By this point, I think we are all aware that many members of the Bundren family have more selfish reasons for wanting to go into town than to bury Addie with her family. Anse wants teeth, Cash wants a record player, and Dewey Dell wants something she's not entirely sure how to ask for; an abortion.
Dewey Dell's pregnancy and intention of abortion may seem mundane to us. Pregnancy now is a typically safe 9 months, where the expecting mother goes to the doctor for routine check ups, and can even see the child using ultrasound technology. But, Dewey Dell is not living in the 21st century. She is living in the 1920s. So what would her experience with abortion and pregnancy be like?
In the 1920s being a single, unmarried mom was not acceptable. Obviously it's not seen in the best light currently either, but back then there were no safe options for adoption or abortion. Dewey Dell is not going to be able to just walk into a clean clinic and have this procedure done.
Between the late 1800s and 1900s, abortion was illegal. That did not stop millions of women to seek them. A study from 1932 estimated that about 15,000 female deaths per year were caused by complications of illegal abortions. Most deaths were not from the actual abortion itself, but from complications afterwards such as infection and hemorrhaging. Illegal abortions accounted for approximately 14% of pregnancy related deaths.
While abortion was illegal, many wildly unsafe means were used to attempt to get rid of an unwanted child. One slightly disturbing one was women inserting metal coat hangers into their vagina in an attempt to cause an abortion.
By the 1930s, abortion was beginning to be widespread. Granted, there were still risks involved, given the lack of drugs such as penicillin until after World War II. Even when abortion was illegal, many trained doctors and nurses opened clinics despite the law, and preformed an estimated 2,000 relatively safe abortions.
History lesson aside, what would Dewey Dell had have to go through? Granted, we'll probably find out later in this book, but speculating based upon history, an abortion could go many ways for a pregnant woman in the 1920s. If she's lucky, there could be a safe-ish illegal abortion clinic. If she's not? She could end up in the back alley with a coat hanger.
The terrifying reality of child birth and femininity in As I Lay Dying is that Addie's attitude towards child bearing (a less than positive one) seems to have been passed down to Dewey Dell and the rest of the Bundrens. With Dewey Dell not receiving medical attention and adequate food on this long journey, there is definitely a high risk of complication for her pregnancy.
(Also my apologies for the weird white background on the text. I have no idea what I did.)
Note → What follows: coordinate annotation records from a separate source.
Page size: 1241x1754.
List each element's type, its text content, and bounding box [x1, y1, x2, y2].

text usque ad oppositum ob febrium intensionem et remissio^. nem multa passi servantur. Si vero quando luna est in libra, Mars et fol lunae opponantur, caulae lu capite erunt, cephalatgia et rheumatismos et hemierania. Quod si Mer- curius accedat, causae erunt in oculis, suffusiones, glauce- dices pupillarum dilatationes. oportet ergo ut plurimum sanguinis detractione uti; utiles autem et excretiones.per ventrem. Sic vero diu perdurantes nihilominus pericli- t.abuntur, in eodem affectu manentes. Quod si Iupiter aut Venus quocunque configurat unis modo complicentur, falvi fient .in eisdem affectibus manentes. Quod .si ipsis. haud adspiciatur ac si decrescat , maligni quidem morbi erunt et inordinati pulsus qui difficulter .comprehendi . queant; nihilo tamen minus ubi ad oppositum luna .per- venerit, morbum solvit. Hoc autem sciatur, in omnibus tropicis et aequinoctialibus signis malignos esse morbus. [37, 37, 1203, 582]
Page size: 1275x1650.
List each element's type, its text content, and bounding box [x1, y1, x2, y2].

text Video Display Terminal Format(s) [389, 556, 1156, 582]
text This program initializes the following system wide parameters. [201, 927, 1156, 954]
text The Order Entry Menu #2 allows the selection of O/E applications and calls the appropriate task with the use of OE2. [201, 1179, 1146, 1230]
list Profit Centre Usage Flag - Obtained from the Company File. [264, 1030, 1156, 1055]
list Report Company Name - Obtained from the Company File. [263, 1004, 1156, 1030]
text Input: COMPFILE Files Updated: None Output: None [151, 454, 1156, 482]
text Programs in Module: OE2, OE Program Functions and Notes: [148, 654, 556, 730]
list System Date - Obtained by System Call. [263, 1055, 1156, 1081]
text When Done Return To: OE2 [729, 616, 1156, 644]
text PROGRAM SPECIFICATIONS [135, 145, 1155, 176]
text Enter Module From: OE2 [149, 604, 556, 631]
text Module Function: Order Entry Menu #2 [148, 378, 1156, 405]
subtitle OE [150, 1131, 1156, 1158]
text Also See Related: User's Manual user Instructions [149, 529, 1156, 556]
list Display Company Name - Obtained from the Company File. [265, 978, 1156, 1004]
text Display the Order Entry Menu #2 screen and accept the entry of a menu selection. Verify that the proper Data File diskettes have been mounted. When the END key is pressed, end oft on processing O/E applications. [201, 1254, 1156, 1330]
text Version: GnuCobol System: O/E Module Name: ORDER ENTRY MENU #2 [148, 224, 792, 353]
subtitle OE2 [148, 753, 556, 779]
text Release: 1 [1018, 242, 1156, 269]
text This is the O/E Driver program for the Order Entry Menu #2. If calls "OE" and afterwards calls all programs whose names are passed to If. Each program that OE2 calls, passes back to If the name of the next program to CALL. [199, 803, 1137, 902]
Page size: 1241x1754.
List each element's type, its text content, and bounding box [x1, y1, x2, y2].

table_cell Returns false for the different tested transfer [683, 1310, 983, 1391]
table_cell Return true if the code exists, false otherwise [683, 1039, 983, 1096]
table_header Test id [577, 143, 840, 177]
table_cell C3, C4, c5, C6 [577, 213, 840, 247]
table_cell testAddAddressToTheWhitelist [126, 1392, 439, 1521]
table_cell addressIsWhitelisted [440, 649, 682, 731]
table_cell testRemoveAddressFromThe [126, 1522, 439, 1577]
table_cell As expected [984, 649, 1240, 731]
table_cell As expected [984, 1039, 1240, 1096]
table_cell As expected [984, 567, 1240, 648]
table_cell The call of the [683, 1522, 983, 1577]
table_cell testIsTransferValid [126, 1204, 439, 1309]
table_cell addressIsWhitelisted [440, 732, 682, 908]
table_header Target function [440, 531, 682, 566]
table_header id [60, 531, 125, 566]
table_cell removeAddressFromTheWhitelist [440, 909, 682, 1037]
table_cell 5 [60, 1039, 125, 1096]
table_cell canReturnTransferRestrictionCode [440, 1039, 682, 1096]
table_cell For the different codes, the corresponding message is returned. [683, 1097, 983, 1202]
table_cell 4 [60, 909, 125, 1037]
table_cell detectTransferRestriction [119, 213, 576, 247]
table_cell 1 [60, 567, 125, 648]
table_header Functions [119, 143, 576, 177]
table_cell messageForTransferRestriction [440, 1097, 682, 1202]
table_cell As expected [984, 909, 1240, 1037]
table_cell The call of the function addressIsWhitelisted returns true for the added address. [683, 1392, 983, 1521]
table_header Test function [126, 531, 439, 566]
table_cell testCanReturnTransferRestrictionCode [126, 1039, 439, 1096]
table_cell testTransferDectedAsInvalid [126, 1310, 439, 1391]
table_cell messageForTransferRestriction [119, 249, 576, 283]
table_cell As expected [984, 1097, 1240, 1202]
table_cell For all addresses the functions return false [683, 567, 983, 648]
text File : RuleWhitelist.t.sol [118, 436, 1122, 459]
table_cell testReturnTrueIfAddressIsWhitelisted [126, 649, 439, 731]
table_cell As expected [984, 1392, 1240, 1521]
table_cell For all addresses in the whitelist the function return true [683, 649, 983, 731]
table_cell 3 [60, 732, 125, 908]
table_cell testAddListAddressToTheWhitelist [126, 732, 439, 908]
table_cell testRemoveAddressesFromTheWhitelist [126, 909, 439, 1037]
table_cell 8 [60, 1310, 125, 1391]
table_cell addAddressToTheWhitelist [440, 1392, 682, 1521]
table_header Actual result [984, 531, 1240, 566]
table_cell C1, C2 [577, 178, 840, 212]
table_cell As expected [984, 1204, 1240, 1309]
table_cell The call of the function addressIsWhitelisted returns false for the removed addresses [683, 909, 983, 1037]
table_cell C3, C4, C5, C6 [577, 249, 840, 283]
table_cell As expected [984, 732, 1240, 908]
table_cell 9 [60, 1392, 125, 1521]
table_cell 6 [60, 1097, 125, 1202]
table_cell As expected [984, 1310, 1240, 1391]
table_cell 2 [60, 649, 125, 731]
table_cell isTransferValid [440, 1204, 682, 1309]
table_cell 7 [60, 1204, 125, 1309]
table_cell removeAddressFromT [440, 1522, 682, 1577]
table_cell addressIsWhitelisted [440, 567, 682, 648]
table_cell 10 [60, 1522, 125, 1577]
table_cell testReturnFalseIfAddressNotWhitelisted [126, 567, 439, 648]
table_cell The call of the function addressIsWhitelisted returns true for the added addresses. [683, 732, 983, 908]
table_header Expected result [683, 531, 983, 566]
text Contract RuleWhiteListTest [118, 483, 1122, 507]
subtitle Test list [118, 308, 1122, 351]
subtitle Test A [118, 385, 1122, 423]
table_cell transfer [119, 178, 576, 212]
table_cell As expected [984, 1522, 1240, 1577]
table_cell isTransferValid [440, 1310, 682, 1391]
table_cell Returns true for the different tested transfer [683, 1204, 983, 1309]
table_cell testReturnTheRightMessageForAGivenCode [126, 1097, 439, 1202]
A depressing post (of course, not your fault. It's a sad subject). I have a small anecdote. My great-grandmother owned a drugstore in Manchester, Michigan. Periodically, women would come in asking for ergotamine, which would induce labor, effectively aborting the baby. So, as an alternative to coat hangers, women could also go for the abortion fungus!
ReplyDeleteI left before we really got into the conversation about Dewey Dell today, but the place the novel leaves her character at is unsettling. We don't know whether she was able to get an abortion (or a safe on at that), or if she is wholly abandoned by Lafe or if he stays in the picture and helps her. She is in the least secure position of all of the Bundrens in the end, and we don't find out if she finds some kind of solution.